Today, the National Urban League released its annual report on the State of Black America & its findings are grim.
While Black people have made economic and health gains, they’ve slipped further behind whites in education, social justice and civic engagement since the index was launched in 2005. The compendium of average outcomes by race in many aspects of life shows just how hard it is for people of color to overcome systemic racism, the civil rights organization says.
Voting restrictions, medical treatment, and housing inequality are just a few issues adversely hurting Black Americans. According to Axios, the 46th edition of the National Urban League’s “State of Black America” report strives to show voter suppression, and growing income inequality will “precipitate the collapse of democracy in the U.S” according to Axios.
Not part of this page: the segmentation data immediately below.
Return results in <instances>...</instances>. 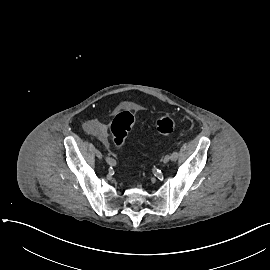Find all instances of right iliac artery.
<instances>
[{
	"mask_svg": "<svg viewBox=\"0 0 270 270\" xmlns=\"http://www.w3.org/2000/svg\"><path fill=\"white\" fill-rule=\"evenodd\" d=\"M106 162L111 166L116 165V161L113 158L109 157V156H106Z\"/></svg>",
	"mask_w": 270,
	"mask_h": 270,
	"instance_id": "1",
	"label": "right iliac artery"
}]
</instances>
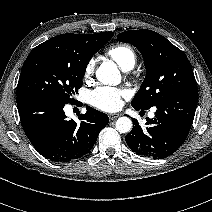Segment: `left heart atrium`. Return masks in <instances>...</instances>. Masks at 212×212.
<instances>
[{"label":"left heart atrium","mask_w":212,"mask_h":212,"mask_svg":"<svg viewBox=\"0 0 212 212\" xmlns=\"http://www.w3.org/2000/svg\"><path fill=\"white\" fill-rule=\"evenodd\" d=\"M125 89L113 87H98L89 95V102L94 107L104 111H114L121 106L122 98L127 97Z\"/></svg>","instance_id":"39dd6f15"}]
</instances>
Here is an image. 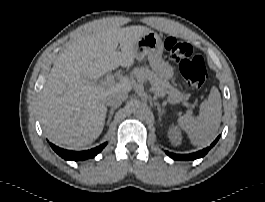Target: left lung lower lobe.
Returning a JSON list of instances; mask_svg holds the SVG:
<instances>
[{
	"label": "left lung lower lobe",
	"mask_w": 265,
	"mask_h": 202,
	"mask_svg": "<svg viewBox=\"0 0 265 202\" xmlns=\"http://www.w3.org/2000/svg\"><path fill=\"white\" fill-rule=\"evenodd\" d=\"M220 136H218L216 138V140L210 145V147H207L203 150H200L198 152L195 153H191V154H174L171 152L166 151V154L173 158L174 160H195L197 158H201L203 156H205L208 151L216 144V142L219 140Z\"/></svg>",
	"instance_id": "1"
}]
</instances>
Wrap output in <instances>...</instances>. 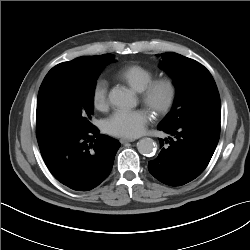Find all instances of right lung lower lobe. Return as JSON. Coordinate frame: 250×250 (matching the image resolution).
Masks as SVG:
<instances>
[{
	"label": "right lung lower lobe",
	"instance_id": "98d812e1",
	"mask_svg": "<svg viewBox=\"0 0 250 250\" xmlns=\"http://www.w3.org/2000/svg\"><path fill=\"white\" fill-rule=\"evenodd\" d=\"M43 160L52 175L76 191H89L110 174L118 140L99 134L94 127L85 133L60 134L38 140Z\"/></svg>",
	"mask_w": 250,
	"mask_h": 250
}]
</instances>
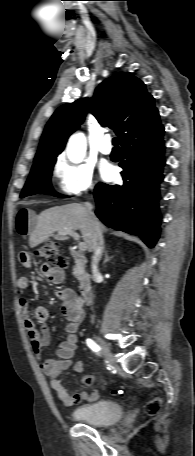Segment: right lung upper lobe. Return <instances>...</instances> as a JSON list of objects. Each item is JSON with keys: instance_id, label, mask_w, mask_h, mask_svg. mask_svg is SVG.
I'll return each mask as SVG.
<instances>
[{"instance_id": "cb5924a9", "label": "right lung upper lobe", "mask_w": 195, "mask_h": 456, "mask_svg": "<svg viewBox=\"0 0 195 456\" xmlns=\"http://www.w3.org/2000/svg\"><path fill=\"white\" fill-rule=\"evenodd\" d=\"M88 111L103 127L114 129L121 144L136 134L162 127L145 84L130 73H117L104 80L90 100L79 99L55 111L43 132L34 164L56 159Z\"/></svg>"}]
</instances>
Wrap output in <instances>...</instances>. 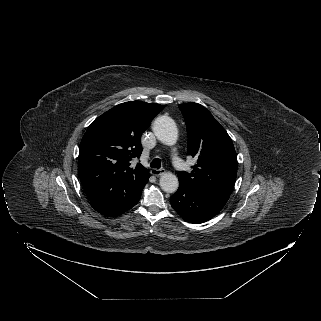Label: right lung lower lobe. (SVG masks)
Listing matches in <instances>:
<instances>
[{
	"mask_svg": "<svg viewBox=\"0 0 321 321\" xmlns=\"http://www.w3.org/2000/svg\"><path fill=\"white\" fill-rule=\"evenodd\" d=\"M143 187L132 195L124 197L114 196L90 202L92 207L102 215L108 217L119 216L138 203Z\"/></svg>",
	"mask_w": 321,
	"mask_h": 321,
	"instance_id": "1",
	"label": "right lung lower lobe"
}]
</instances>
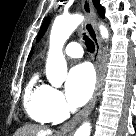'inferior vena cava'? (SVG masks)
<instances>
[{
    "label": "inferior vena cava",
    "instance_id": "602c4592",
    "mask_svg": "<svg viewBox=\"0 0 136 136\" xmlns=\"http://www.w3.org/2000/svg\"><path fill=\"white\" fill-rule=\"evenodd\" d=\"M70 110H71L72 112H74V111H75V108H70Z\"/></svg>",
    "mask_w": 136,
    "mask_h": 136
}]
</instances>
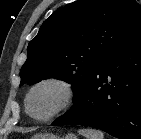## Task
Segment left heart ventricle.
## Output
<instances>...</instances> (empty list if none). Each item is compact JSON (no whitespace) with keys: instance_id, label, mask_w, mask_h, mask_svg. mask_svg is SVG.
<instances>
[{"instance_id":"1","label":"left heart ventricle","mask_w":141,"mask_h":139,"mask_svg":"<svg viewBox=\"0 0 141 139\" xmlns=\"http://www.w3.org/2000/svg\"><path fill=\"white\" fill-rule=\"evenodd\" d=\"M62 91L54 85H44L34 91L29 107L33 115L44 117L53 112L62 101Z\"/></svg>"}]
</instances>
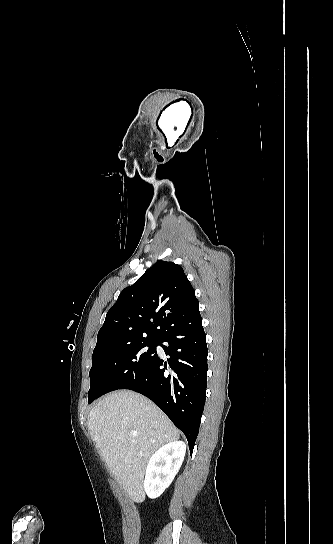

- median household income for Black people is 37% less than that of white people
- Black couples are more than twice as likely as whites to be denied a mortgage or a home improvement loan (“In that area of wealth, we’ve seen almost no change, none, since the civil rights days,” Morial said. “The wealth disparity has gotten wider.”)
- Life expectancy has declined and lifelong inequities loom: Black women are 59% more likely to die as a result of bearing a child, and 31% more likely to die of breast cancer. Black men are 52% more likely to die of prostate cancer.
- Black people have been more than twice as likely as white people to experience threats or uses of force during police encounters, and three times more likely to be jailed if arrested. In 2020, they were 93% more likely to be victims of hate crimes.
- Education gaps abound
This year’s Equality Index shows Black people still get only 73.9 percent of the American pie white people enjoy.